▶ [Your instructions] Copy every one of the lines below precisely, leaving out the pictures.

Collection entries:
★ ★ ★ ★ ★

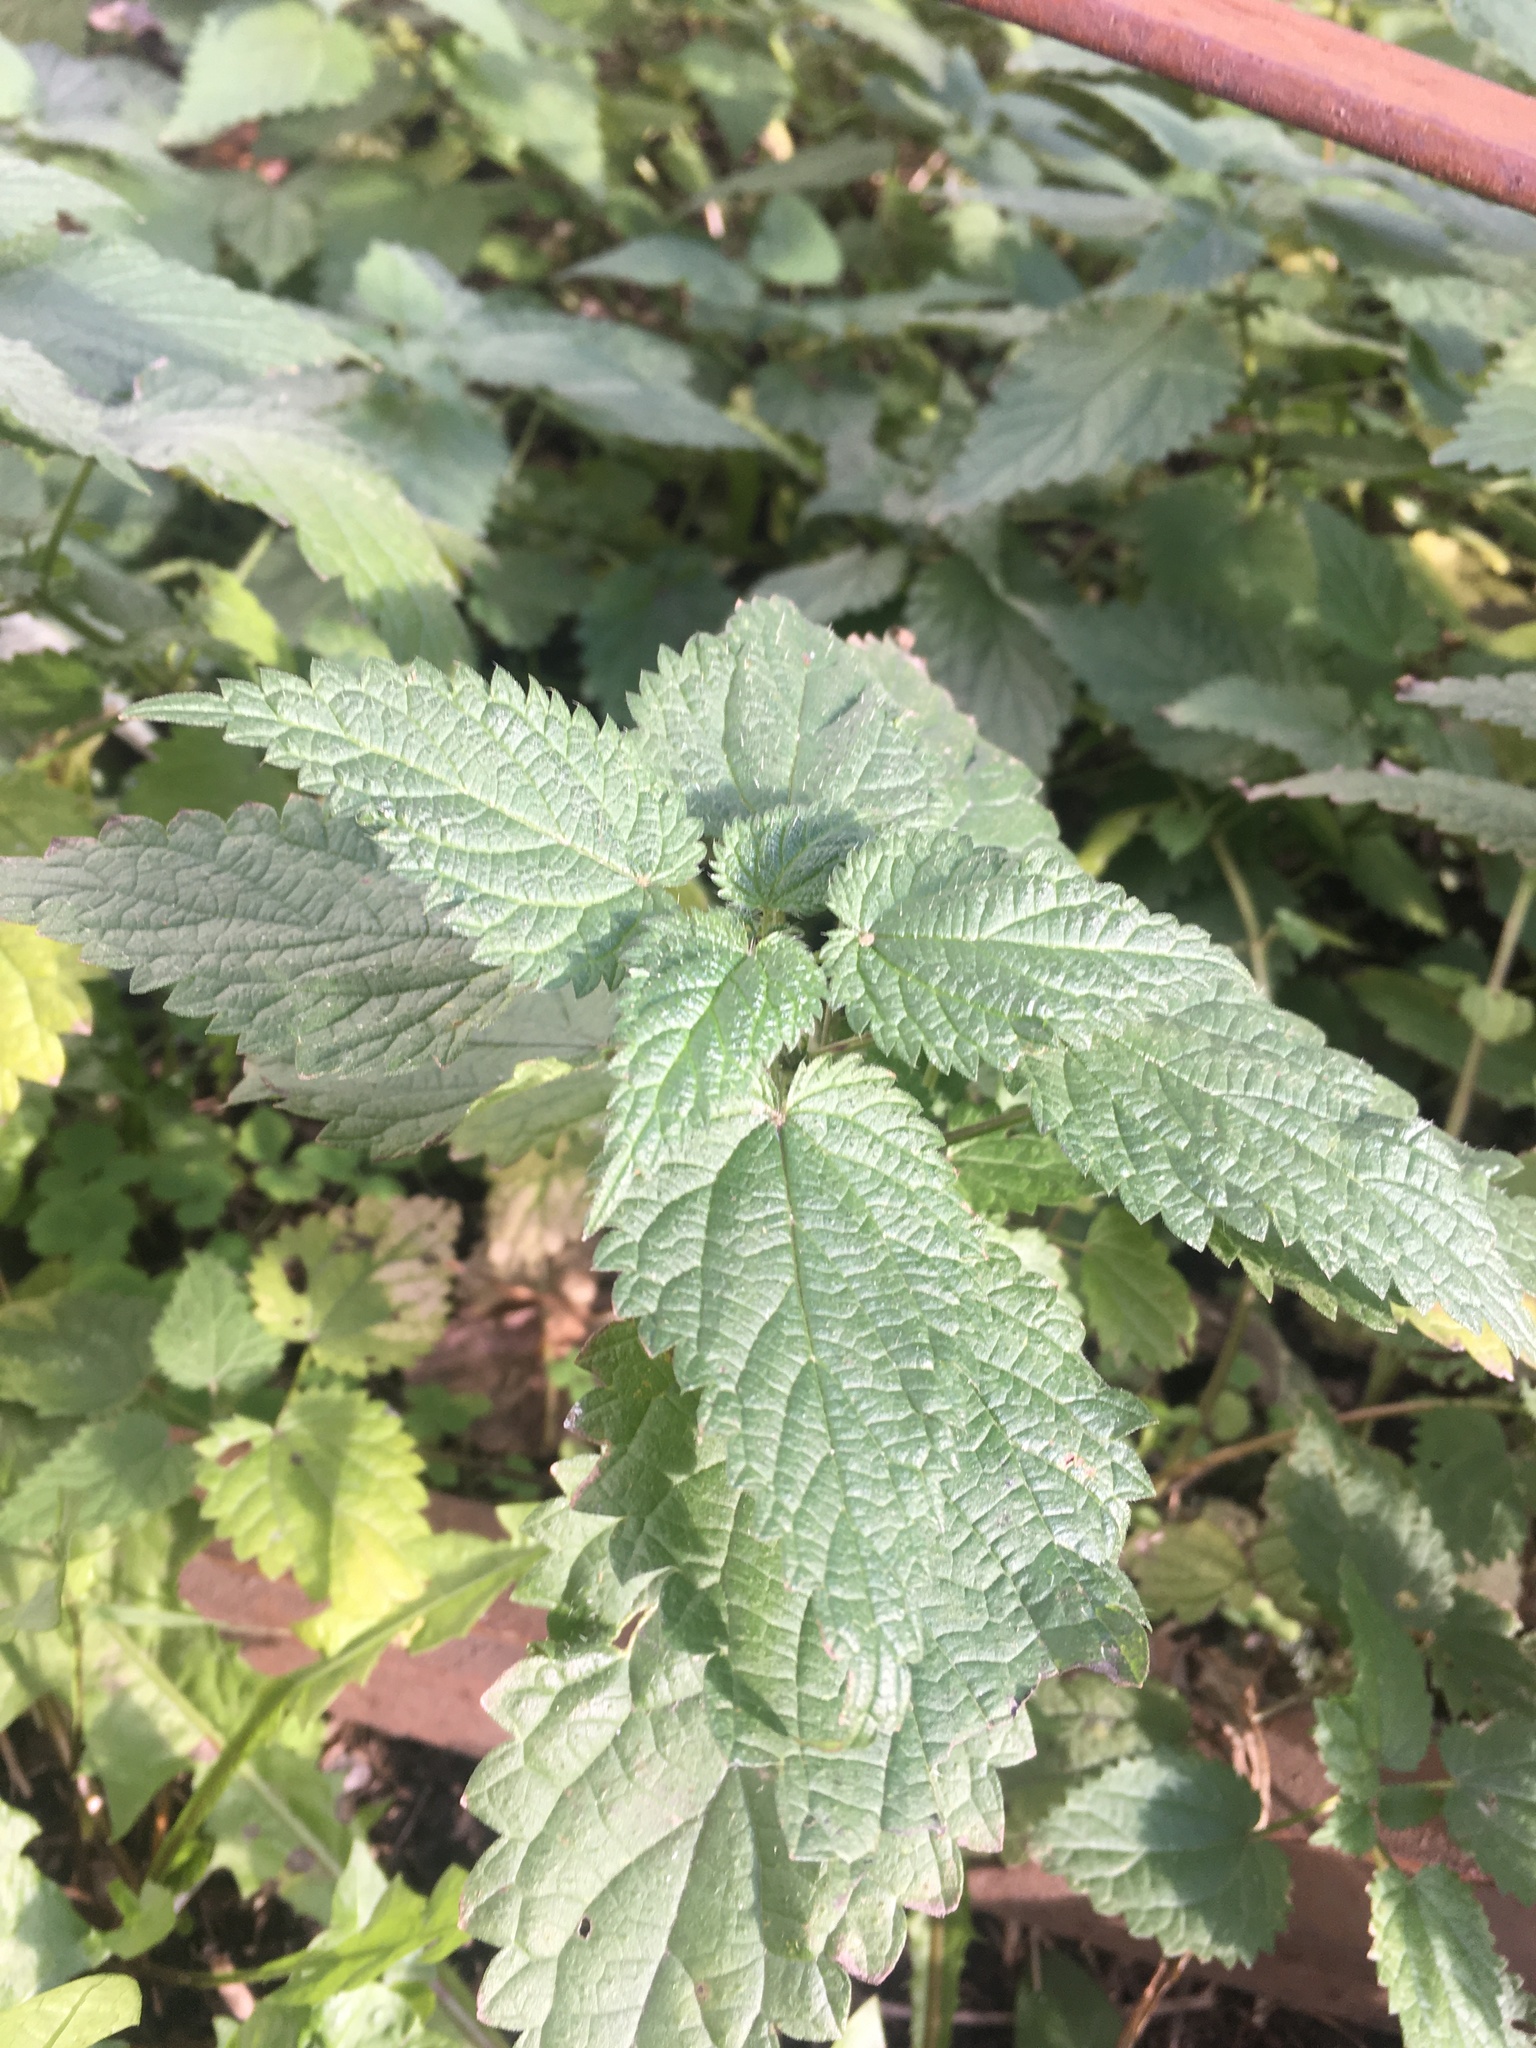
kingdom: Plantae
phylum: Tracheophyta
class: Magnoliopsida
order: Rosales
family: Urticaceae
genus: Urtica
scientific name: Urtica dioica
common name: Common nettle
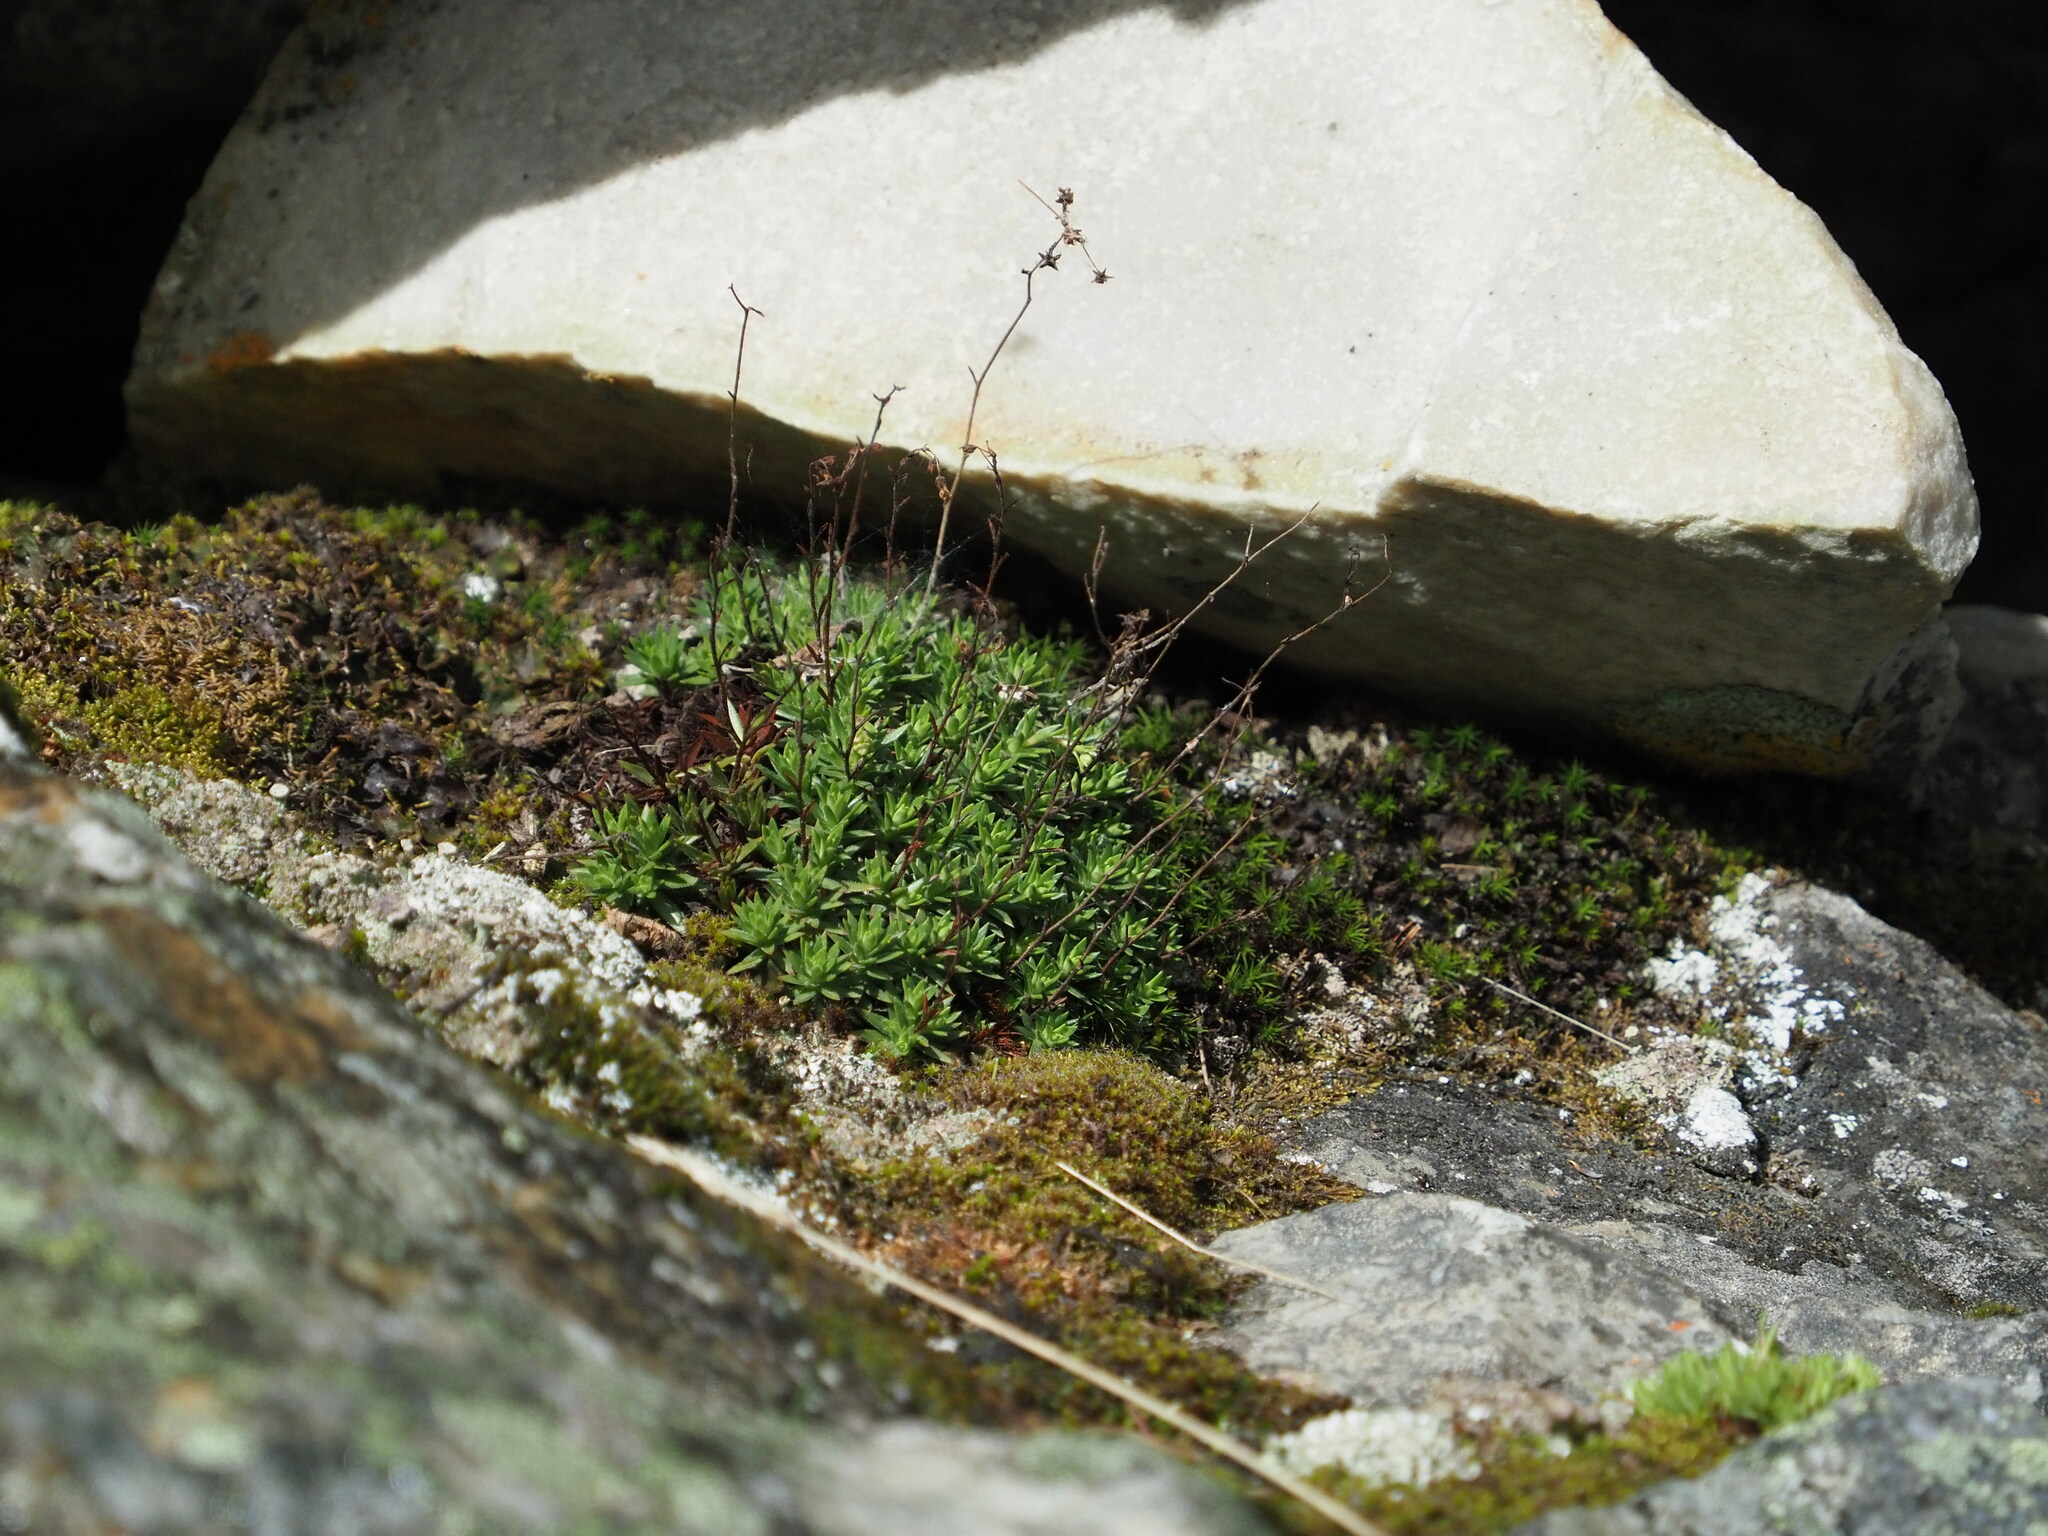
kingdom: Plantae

★ ★ ★ ★ ★

▶ [Exercise answer]
kingdom: Plantae
phylum: Tracheophyta
class: Magnoliopsida
order: Rosales
family: Urticaceae
genus: Urtica
scientific name: Urtica dioica
common name: Common nettle
kingdom: Plantae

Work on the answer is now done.